In my next life I'll come back as ...
a nobody, one of those people who have nothing eventful happen in their lives. What an amazing thing that would be. Think about it, to go through your life, day in and day out and find it being totally predictable. To meet and marry, to have children, to raise that family and know you will all grow old together. To know the joy of watching your children become adults, to see them through school, to experience their joy as they meet their first love.
I know how it sounds, most people would wish to be rich, to be famous, to travel. Not me, none of that means anything once you've experienced the loss of your wife, and worse, that of your children. I think about all of the things I've been through in my life, the places I've been, the things I've seen and I know I would gladly sacrifice all of IT to be back in that small two room apartment again with my wife and children.

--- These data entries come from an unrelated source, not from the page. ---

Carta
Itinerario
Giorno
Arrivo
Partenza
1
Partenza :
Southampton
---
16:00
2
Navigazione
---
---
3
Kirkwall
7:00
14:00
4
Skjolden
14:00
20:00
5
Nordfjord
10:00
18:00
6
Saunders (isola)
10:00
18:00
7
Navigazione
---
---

In those early years after the deaths of my family I thought often about karma as I tried to find ways to accept what had happened. I blamed myself and thought that were I to believe in the possibility of it then I must have done something quite grievous to have warranted repayment with so many deaths. I never accepted the deaths as a fair trade in any stretch of the imagination, how could I have? How could anyone think the deaths of not just one but two children could hold equal value to anything someone had done?
So, that would be my choice. Though in truth I know this is my only life and on my death I still hold out hope to be reunited with those I lost so many years ago.